Start of Block
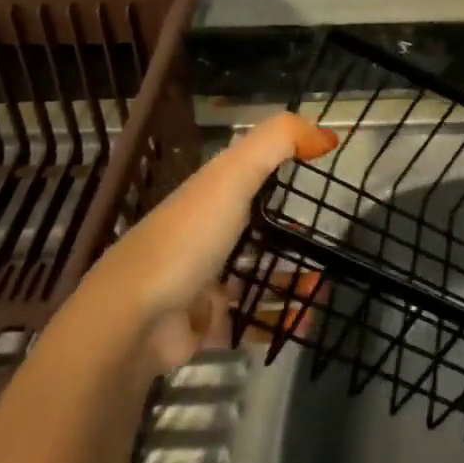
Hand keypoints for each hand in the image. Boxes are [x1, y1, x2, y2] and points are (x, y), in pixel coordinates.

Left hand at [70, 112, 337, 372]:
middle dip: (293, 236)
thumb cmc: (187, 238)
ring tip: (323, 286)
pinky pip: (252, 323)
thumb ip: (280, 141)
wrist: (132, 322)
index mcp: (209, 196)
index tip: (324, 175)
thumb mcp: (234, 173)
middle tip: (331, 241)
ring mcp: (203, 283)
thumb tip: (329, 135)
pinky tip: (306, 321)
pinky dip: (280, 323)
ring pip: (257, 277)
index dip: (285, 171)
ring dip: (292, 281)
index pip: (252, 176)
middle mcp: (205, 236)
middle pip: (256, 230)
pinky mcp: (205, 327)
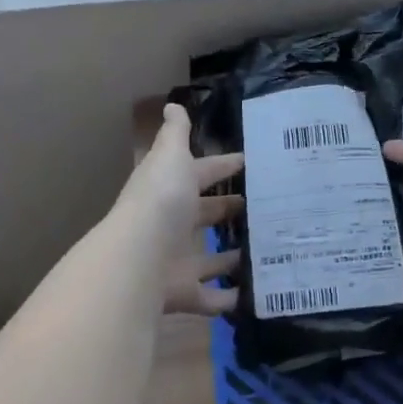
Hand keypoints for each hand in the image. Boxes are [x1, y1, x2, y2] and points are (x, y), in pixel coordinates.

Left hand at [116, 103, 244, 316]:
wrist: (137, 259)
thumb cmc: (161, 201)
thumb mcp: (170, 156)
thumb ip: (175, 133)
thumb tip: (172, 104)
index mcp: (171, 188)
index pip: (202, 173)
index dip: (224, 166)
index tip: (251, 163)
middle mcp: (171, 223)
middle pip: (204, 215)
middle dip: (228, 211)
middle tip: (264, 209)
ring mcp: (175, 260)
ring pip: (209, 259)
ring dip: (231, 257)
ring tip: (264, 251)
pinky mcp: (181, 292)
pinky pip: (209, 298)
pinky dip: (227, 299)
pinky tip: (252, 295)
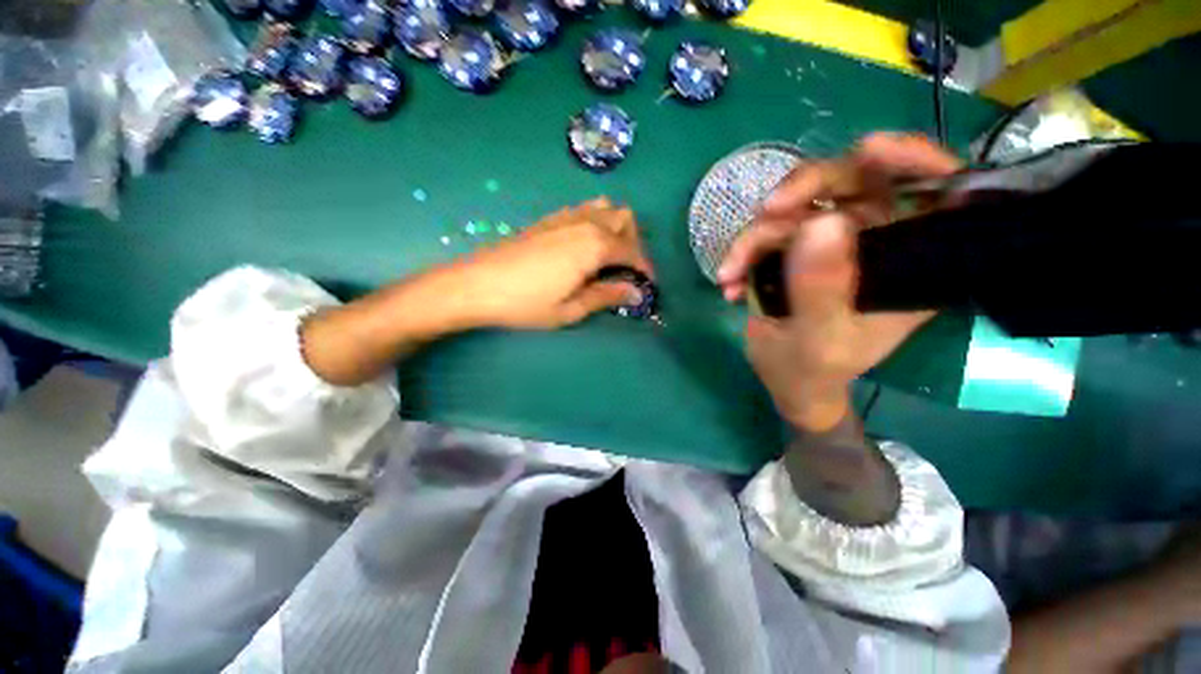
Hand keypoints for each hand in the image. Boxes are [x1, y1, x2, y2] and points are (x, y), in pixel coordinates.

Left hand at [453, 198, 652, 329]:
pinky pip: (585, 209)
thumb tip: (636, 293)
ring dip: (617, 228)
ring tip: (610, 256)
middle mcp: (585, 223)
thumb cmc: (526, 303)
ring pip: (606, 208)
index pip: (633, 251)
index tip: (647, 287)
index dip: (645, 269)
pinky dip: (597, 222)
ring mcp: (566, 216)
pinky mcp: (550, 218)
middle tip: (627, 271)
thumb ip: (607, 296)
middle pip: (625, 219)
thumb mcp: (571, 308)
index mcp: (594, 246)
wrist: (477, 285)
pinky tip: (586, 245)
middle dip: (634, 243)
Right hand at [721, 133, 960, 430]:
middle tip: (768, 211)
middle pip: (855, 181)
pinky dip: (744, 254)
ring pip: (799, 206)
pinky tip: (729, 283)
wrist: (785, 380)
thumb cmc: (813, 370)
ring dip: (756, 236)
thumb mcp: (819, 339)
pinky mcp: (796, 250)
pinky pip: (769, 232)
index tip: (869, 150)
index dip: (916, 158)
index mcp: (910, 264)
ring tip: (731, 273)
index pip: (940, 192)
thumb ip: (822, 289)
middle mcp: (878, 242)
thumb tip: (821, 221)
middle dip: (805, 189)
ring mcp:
End of Block
# WHAT IS REQUIRED
Above are some records; quote exactly and only the lines that begin at the line containing "thumb ip: (175, 133)" and stop after the line containing "ring tip: (610, 256)", leaving out the pictures.

# SOLUTION FOR THIS EXERCISE
thumb ip: (175, 133)
thumb tip: (172, 104)
index mcp: (171, 188)
index pip: (202, 173)
index dip: (224, 166)
index tip: (251, 163)
middle mcp: (171, 223)
middle pip: (204, 215)
middle dip: (228, 211)
middle tip: (264, 209)
ring mcp: (175, 260)
ring pip: (209, 259)
ring dip: (231, 257)
ring tip: (264, 251)
pinky mcp: (181, 292)
pinky pip: (209, 298)
pinky dip: (227, 299)
pinky tip: (252, 295)
Hand keypoints for each hand in the image. Boxes are [x1, y1, x2, y2] and points are (x, y), in pixel coordinates.

Left hand at [453, 198, 652, 329]:
pinky pip: (585, 209)
thumb tip: (636, 293)
ring dip: (617, 228)
ring tip: (610, 256)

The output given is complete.